UNA PÉRDIDA IRREPARABLE

HASTA LUEGO SEÑORA AMANDA CONDE
Hace más de ocho años que llegué a Lima, a un mundo desconocido, extraño, sin un pedazo de  tierra donde recostar mi cabeza. Llegué como un náufrago o un huérfano de atención, de afecto, de cariño, de sonrisas, porque estas se habían quedado  en aquel pueblo que me cobijó por muchos años. Llegué solo con la soledad y no puedo negarlo que conforme pasaba el tiempo se acrecentaban mis ansias de buscar una caricia, un abrazo, una sonrisa de un amor maternal inconmensurable al que me había acostumbrado. Me hacía falta sentir aquellas manos pletóricas de amor y de tranquilidad. Mis conductas de  engreído y consentido se hacían evidentes cada vez más. Necesitaba a alguien que cada vez que me vea hacer algo sonría, se emocione, comparte mi felicidad conmigo, necesitaba a alguien que me idealice, que pierda su objetividad tan solo por el hecho de engreírme y quererme. Pero en un mundo ajeno, a veces, las búsquedas se evaporan en un cerrar de ojos. De pronto, cuando empezaba a dejar que mis sueños y mis ilusiones se desvanecieran, apareció una MUJER, una MADRE que me tendió su mano con benevolencia y confianza solícitas. Ella, través, de su cariño transportó a mi vida todo lo que había dejado en aquel lugar que me vio nacer. Ella empezó a compartir mis sueños, mis alegrías y mis proyectos. Cuando presenté mi primer libro de poemas, ella estuvo allí. Estoy seguro que no exagero si digo que Dios la había concebido en su mente  para ponerla en mi camino, en mi vida como una emanación de un milagro providencial. Empezó a engreírme, a quererme y yo también empecé a idealizarla, a quererla y a percibir en ella a mi madre. Desde entonces, ella se convirtió para mí en una fuente de afecto, de cariño y de paz inamovibles. Me sentía muy bien cada vez que ella llegaba con una sonrisa generosa y dispuesta a cobijarme bajo aquellas llamas de fuego que llevaba en sus brazos y con una voz como el sonido de un riachuelo me decía ¿cómo estas hijo? Sonreía a todo lo que yo decía o hacía, incluso frente a aquellas palabras inmaduras e irresponsables que yo decía cada vez que necesitaba atención.

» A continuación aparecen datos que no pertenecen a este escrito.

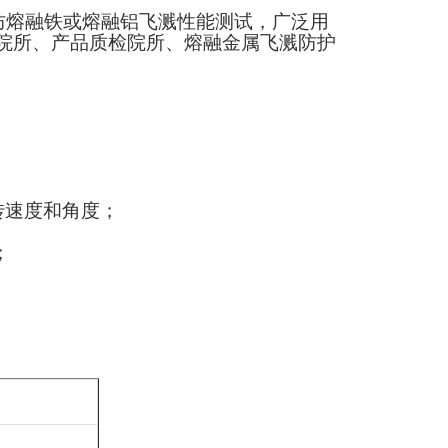
防熔融铁或熔融铝飞溅性能测试，广泛用
院所、产品质检院所、熔融金属飞溅防护
转速度和角度；
；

Era, a veces, una situación extraña, insólita, fuera de lo ordinario, porque nunca antes nos habíamos visto, no teníamos ningún vínculo sanguíneo o algo por el estilo, sin embargo, su cariño y su afecto siempre me hicieron sentir como si ella me hubiese criado desde muy pequeño. Sí, es ella y generalmente mujeres como ella tienen una identidad, un nombre: AMANDA CONDE, la que descansó, descansa y descansará en paz, porque nadie vilipendiará su reposo sagrado. Me parece escuchar su voz desde lo ignoto que me dice “vive justamente, sé generoso y como yo sonreirás cuando te toque morir”. Ella se ha ido para estar con nosotros. La muerte despiadada y cruel ha puesto sobre ella su mano fría y sus ojos se han cerrado para siempre. La última vez que hablé con ella, me dijo “me alegra hijo que te encuentres bien”. Hoy estas palabras resuenan en mis oídos más vivas que nunca, porque no me encuentro bien: la extrañaré señora Amanda, tal vez visitaré su casa algunas veces más, pero mi satisfacción ya no será la misma sin usted. Hasta luego señora AMANDA CONDE.